In the 17th cent. European demand for sugar and tobacco led to the growth of plantations on the islands of the Caribbean and in SE North America. These colonies, together with those established by Roman Catholics and Protestant dissenters in NE North America, attracted a considerable and diversified influx of European settlers. Organized by chartered companies, the colonies soon developed representative institutions, evolving from the company governing body and modeled on English lines.
The need for cheap labor to work the plantations fostered the growth of the African slave trade. New chartered companies secured posts on the African coasts as markets for captured slaves from the interior. An integrated imperial trade arose, involving the exchange of African slaves for West Indian molasses and sugar, English cloth and manufactured goods, and American fish and timber. To achieve the imperial self-sufficiency required by prevailing theories of mercantilism, and, more immediately, to increase British wealth and naval strength, the Navigation Acts were passed, restricting colonial trade exclusively to British ships and making England the sole market for important colonial products.
Developments in the late 17th and early 18th cent. were characterized by a weakening of the Spanish and Dutch empires, exposing their territories to British encroachment, and by growing Anglo-French rivalry in India, Canada, and Africa.
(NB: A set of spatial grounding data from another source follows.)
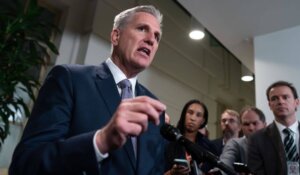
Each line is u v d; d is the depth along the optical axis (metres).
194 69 4.67
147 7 0.88
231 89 5.46
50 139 0.53
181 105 4.35
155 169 0.72
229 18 2.60
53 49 1.99
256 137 1.65
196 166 0.94
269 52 2.66
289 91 1.63
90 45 3.03
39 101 0.62
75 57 3.03
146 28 0.83
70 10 3.15
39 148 0.50
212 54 5.17
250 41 2.92
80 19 3.21
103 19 3.17
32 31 1.90
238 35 2.85
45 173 0.47
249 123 2.00
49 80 0.66
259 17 2.53
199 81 4.77
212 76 5.10
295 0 2.26
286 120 1.59
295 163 1.47
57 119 0.58
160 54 3.96
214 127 5.01
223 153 1.81
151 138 0.74
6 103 1.76
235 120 2.33
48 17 3.06
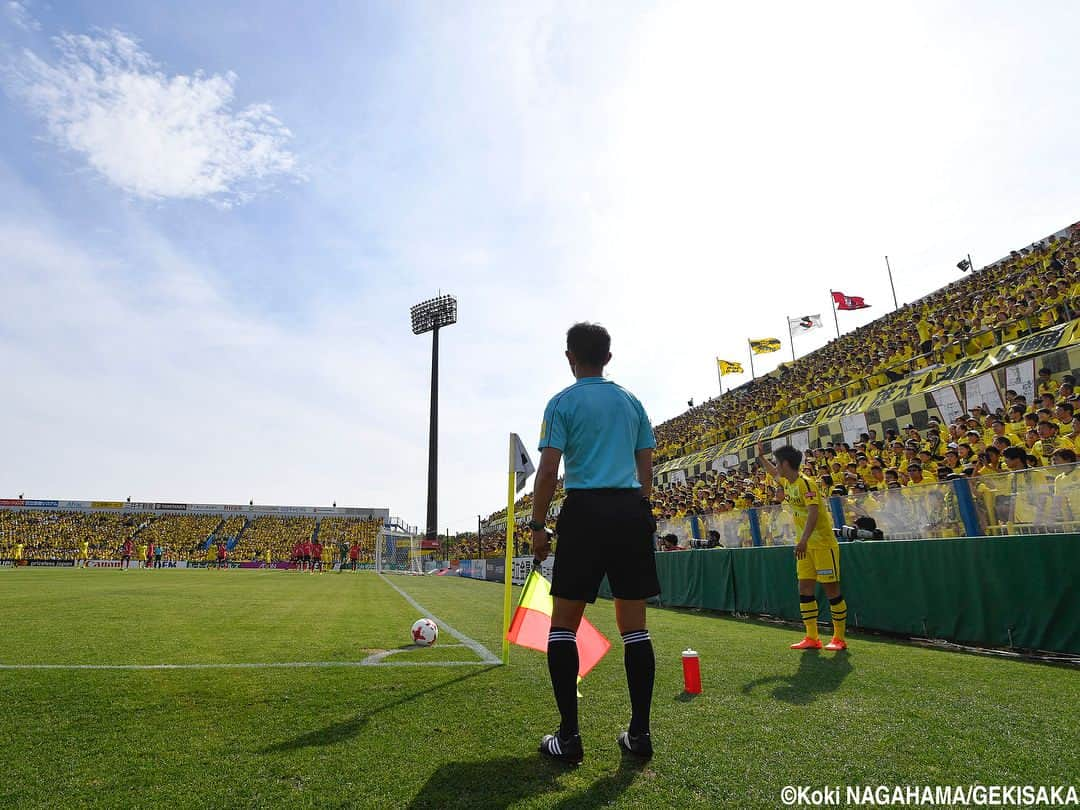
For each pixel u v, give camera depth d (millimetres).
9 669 3480
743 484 14781
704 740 2324
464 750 2213
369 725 2502
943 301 21781
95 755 2123
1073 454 7145
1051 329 11727
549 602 3688
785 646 4941
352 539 50812
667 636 5641
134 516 51781
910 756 2150
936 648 5035
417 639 4727
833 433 16453
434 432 46375
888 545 5805
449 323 50094
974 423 10930
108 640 4621
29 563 41688
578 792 1838
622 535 2242
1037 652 4547
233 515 53250
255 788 1855
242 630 5410
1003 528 5910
At this time the British government attempted to assert greater direct control over the expanding empire. In the 1680s the revision of certain colonial charters to bring the North American and West Indian colonies under the supervision of royal governors resulted in chronic friction between the governors and elected colonial assemblies.
The early 18th cent. saw a reorganization and revitalization of many of the old chartered companies. In India, from the 1740s to 1763, the British East India Company and its French counterpart were engaged in a military and commercial rivalry in which the British were ultimately victorious. The political fragmentation of the Mughal empire permitted the absorption of one area after another by the British. The Treaty of Paris (1763; see under Paris, Treaty of) firmly established the British in India and Canada, but the financial burdens of war involved the government in difficulties with the American colonies. The success of the American Revolution marked the end of the first British Empire.